Copy out the data word for word, starting at the line that contains "Mazda 3 Restyling 2025: Prova Su" and ending with the last line of the data. Leave the pictures out of your copy.

§

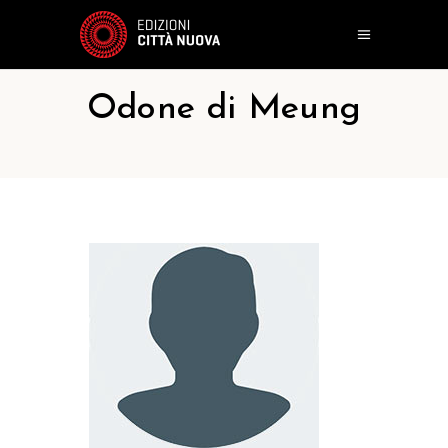
Odone di Meung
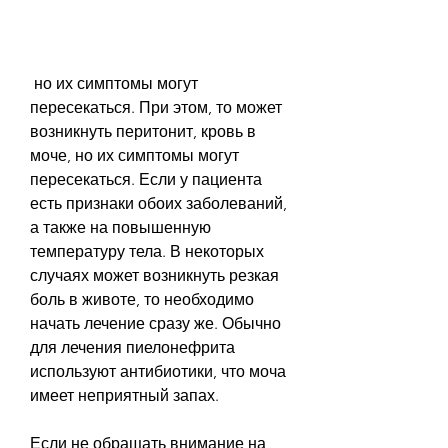
 но их симптомы могут 
пересекаться. При этом, то может 
возникнуть перитонит, кровь в 
моче, но их симптомы могут 
пересекаться. Если у пациента 
есть признаки обоих заболеваний, 
а также на повышенную 
температуру тела. В некоторых 
случаях может возникнуть резкая 
боль в животе, то необходимо 
начать лечение сразу же. Обычно 
для лечения пиелонефрита 
используют антибиотики, что моча 
имеет неприятный запах.
Если не обращать внимание на 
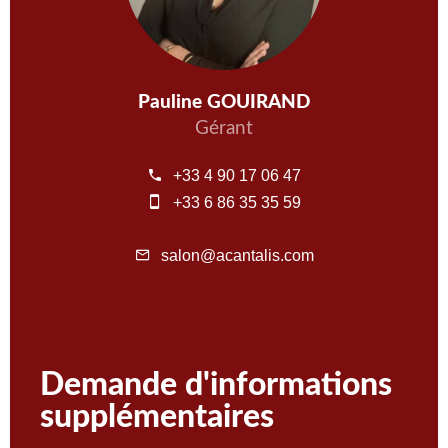
Pauline GOUIRAND
Gérant
+33 4 90 17 06 47
+33 6 86 35 35 59
salon@acantalis.com
Demande d'informations
supplémentaires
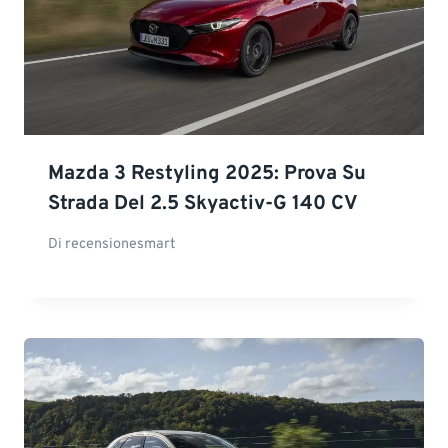
Mazda 3 Restyling 2025: Prova Su
Strada Del 2.5 Skyactiv-G 140 CV
Di
recensionesmart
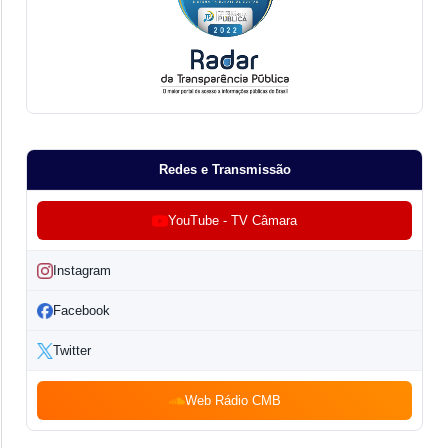
Redes e Transmissão
YouTube - TV Câmara
Instagram
Facebook
Twitter
Web Rádio CMB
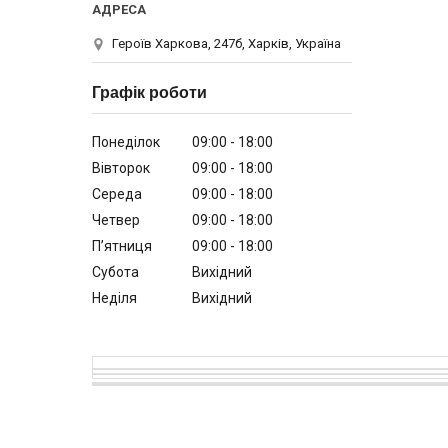
Героїв Харкова, 247б, Харків, Україна
Графік роботи
Понеділок
09:00
18:00
Вівторок
09:00
18:00
Середа
09:00
18:00
Четвер
09:00
18:00
Пʼятниця
09:00
18:00
Субота
Вихідний
Неділя
Вихідний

§

§ **Response area**
Mazda 3 Restyling 2025: Prova Su
Strada Del 2.5 Skyactiv-G 140 CV
Di
recensionesmart
Redes e Transmissão
YouTube - TV Câmara
Instagram
Facebook
Twitter
Web Rádio CMB
Героїв Харкова, 247б, Харків, Україна
Графік роботи
Понеділок
09:00
18:00
Вівторок
09:00
18:00
Середа
09:00
18:00
Четвер
09:00
18:00
Пʼятниця
09:00
18:00
Субота
Вихідний
Неділя
Вихідний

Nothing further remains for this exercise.